START Data for analysis

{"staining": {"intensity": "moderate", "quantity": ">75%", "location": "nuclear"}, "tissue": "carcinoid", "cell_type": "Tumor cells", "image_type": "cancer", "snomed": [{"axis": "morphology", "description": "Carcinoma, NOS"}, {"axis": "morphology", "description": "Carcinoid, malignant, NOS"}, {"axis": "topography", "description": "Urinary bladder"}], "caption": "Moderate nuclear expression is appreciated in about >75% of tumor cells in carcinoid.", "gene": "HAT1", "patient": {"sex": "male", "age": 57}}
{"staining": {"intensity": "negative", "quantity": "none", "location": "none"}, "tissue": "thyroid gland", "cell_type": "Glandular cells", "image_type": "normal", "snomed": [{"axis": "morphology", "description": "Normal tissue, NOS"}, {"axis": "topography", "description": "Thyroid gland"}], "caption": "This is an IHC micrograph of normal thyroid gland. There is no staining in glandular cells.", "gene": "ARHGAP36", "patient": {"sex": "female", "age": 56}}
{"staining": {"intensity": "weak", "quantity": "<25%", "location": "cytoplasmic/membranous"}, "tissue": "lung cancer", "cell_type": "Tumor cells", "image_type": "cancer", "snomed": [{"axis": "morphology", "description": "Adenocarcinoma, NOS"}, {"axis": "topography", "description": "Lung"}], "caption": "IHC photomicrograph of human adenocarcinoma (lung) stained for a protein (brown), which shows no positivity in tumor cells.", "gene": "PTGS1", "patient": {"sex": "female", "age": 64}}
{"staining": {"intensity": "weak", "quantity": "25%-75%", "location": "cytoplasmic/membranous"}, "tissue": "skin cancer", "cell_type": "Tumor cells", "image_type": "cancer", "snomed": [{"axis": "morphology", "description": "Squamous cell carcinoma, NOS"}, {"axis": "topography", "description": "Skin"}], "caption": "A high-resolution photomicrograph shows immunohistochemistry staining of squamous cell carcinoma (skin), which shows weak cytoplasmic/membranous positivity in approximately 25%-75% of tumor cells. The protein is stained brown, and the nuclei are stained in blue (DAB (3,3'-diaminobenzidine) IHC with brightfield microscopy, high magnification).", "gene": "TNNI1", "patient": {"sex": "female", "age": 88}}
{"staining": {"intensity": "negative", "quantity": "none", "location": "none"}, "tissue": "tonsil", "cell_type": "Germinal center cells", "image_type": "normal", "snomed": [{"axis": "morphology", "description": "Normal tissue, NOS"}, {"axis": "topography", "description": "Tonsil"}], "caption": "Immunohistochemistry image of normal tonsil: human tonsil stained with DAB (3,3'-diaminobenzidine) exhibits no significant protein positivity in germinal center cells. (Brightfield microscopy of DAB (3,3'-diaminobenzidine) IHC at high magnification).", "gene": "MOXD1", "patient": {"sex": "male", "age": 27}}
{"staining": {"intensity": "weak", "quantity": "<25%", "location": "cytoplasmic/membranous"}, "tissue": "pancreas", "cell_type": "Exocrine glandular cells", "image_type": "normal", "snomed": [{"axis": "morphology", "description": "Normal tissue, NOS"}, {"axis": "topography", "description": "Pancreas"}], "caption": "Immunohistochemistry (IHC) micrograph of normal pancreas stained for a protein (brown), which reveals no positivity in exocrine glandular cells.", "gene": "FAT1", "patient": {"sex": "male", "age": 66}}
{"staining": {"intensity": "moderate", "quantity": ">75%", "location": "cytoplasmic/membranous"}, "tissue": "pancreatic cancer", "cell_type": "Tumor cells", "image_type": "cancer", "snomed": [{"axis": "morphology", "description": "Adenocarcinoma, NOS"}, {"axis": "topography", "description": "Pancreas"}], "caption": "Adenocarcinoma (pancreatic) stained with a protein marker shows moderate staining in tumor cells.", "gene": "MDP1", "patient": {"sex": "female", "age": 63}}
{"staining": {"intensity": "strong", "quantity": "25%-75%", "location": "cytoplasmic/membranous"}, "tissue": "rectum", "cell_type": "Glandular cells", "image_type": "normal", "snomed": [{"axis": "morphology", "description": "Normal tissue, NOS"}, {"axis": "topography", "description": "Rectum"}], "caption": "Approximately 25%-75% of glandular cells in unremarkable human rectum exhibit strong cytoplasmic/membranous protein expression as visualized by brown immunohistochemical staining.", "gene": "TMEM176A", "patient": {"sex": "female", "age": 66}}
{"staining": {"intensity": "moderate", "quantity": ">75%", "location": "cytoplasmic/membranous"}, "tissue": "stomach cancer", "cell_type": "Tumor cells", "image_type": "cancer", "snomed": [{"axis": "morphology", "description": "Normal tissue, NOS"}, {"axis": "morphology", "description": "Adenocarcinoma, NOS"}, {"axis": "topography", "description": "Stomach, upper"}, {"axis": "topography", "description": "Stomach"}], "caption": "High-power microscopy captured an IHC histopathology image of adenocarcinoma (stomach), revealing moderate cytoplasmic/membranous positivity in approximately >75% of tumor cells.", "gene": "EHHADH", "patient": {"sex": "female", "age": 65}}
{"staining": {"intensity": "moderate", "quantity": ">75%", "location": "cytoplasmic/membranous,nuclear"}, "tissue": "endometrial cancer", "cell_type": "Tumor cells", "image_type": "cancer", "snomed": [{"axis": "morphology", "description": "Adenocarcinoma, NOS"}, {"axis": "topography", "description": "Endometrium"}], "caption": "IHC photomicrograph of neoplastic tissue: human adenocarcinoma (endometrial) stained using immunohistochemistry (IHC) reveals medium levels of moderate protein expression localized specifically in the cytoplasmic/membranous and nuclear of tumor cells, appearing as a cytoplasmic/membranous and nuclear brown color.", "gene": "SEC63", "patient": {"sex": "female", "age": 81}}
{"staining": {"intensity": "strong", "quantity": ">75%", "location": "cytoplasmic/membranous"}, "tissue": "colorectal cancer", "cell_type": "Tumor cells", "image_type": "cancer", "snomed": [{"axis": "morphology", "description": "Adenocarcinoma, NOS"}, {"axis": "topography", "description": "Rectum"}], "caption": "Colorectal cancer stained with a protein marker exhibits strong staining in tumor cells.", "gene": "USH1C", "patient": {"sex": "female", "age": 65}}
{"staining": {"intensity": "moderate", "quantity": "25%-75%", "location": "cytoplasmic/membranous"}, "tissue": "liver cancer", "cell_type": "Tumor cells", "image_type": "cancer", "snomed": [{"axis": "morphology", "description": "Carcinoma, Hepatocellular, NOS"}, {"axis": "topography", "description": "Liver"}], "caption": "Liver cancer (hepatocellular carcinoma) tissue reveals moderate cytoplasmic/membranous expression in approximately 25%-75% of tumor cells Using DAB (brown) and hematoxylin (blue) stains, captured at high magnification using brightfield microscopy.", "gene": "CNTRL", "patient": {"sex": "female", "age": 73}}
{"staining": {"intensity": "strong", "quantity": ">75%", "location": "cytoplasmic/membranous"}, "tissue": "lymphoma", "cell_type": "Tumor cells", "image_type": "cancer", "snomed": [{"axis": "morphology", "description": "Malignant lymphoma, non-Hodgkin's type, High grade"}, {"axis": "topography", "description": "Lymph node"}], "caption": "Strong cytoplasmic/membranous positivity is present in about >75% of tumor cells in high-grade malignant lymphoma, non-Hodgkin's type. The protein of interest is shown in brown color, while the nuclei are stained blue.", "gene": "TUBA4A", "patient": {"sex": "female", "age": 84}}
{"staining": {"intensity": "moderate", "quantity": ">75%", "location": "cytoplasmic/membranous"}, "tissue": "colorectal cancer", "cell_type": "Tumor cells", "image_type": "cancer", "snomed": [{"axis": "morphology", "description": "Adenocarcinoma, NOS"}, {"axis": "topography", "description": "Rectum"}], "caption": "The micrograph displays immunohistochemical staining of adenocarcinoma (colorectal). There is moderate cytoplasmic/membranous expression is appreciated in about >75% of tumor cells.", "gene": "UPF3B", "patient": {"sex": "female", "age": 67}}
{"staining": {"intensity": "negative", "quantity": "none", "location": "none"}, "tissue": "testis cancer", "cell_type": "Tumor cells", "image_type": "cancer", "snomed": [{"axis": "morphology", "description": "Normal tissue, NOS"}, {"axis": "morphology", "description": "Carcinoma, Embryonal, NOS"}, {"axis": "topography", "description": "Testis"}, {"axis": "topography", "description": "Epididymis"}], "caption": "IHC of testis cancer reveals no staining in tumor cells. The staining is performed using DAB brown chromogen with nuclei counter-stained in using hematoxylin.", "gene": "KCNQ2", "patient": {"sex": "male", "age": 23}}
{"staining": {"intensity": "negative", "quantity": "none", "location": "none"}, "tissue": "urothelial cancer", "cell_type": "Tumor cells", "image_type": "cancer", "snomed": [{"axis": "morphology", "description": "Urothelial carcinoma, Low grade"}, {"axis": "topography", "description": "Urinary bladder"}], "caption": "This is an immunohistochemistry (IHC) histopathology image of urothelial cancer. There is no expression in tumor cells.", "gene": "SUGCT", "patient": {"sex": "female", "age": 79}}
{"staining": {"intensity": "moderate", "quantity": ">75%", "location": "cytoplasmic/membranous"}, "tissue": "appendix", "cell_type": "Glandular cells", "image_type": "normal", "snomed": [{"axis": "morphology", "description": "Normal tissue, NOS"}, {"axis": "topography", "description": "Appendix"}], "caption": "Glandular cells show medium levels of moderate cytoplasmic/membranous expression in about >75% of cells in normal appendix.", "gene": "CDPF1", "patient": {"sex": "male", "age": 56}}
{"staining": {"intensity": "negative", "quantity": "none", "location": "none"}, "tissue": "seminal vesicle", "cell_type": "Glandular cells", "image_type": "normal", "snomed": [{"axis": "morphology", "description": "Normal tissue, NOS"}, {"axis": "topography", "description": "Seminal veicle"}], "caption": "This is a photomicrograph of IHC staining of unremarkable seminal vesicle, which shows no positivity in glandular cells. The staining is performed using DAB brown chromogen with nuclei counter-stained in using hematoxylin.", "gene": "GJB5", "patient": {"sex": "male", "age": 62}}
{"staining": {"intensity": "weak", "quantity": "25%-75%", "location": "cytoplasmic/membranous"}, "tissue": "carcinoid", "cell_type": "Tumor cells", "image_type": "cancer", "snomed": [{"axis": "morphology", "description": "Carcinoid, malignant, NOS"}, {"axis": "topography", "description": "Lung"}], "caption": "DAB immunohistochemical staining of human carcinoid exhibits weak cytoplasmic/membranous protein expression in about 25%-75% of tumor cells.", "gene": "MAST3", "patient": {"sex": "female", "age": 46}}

END Data for analysis

Exercise objective —
Looking at the data above, return every line from the one with "cancer stained with" down to the one with "cancer (hepatocellular carcinoma)", exactly and inclusively.

Answer box —
{"staining": {"intensity": "strong", "quantity": ">75%", "location": "cytoplasmic/membranous"}, "tissue": "colorectal cancer", "cell_type": "Tumor cells", "image_type": "cancer", "snomed": [{"axis": "morphology", "description": "Adenocarcinoma, NOS"}, {"axis": "topography", "description": "Rectum"}], "caption": "Colorectal cancer stained with a protein marker exhibits strong staining in tumor cells.", "gene": "USH1C", "patient": {"sex": "female", "age": 65}}
{"staining": {"intensity": "moderate", "quantity": "25%-75%", "location": "cytoplasmic/membranous"}, "tissue": "liver cancer", "cell_type": "Tumor cells", "image_type": "cancer", "snomed": [{"axis": "morphology", "description": "Carcinoma, Hepatocellular, NOS"}, {"axis": "topography", "description": "Liver"}], "caption": "Liver cancer (hepatocellular carcinoma) tissue reveals moderate cytoplasmic/membranous expression in approximately 25%-75% of tumor cells Using DAB (brown) and hematoxylin (blue) stains, captured at high magnification using brightfield microscopy.", "gene": "CNTRL", "patient": {"sex": "female", "age": 73}}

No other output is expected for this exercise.